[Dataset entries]
★ ★ ★ ★

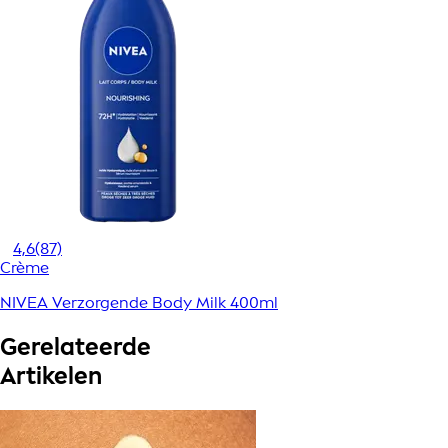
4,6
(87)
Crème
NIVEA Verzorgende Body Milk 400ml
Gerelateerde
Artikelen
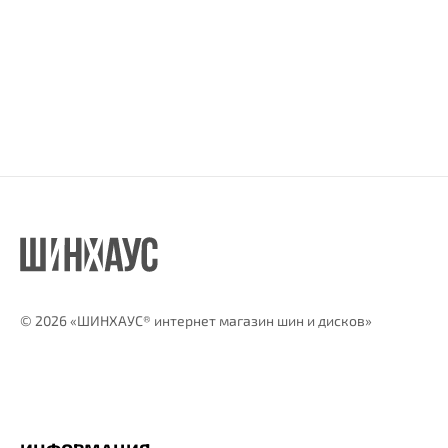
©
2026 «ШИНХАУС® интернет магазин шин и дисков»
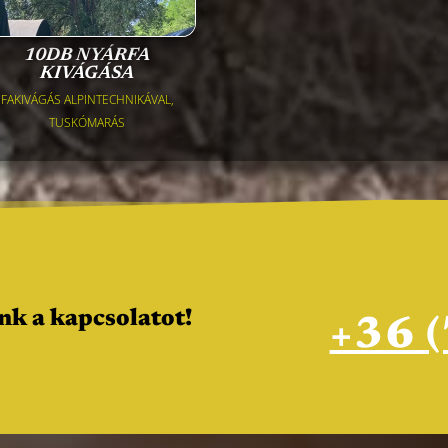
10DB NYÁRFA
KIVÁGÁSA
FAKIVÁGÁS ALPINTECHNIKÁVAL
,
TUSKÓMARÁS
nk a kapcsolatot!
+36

★ ★ ★ ★

### ASSIGNMENT
Copy the text read from each of the rows above line for line, without any change, and leave the pictures out.

### RESULT OF THE TASK
4,6
(87)
Crème
NIVEA Verzorgende Body Milk 400ml
Gerelateerde
Artikelen
©
2026 «ШИНХАУС® интернет магазин шин и дисков»
10DB NYÁRFA
KIVÁGÁSA
FAKIVÁGÁS ALPINTECHNIKÁVAL
,
TUSKÓMARÁS
nk a kapcsolatot!
+36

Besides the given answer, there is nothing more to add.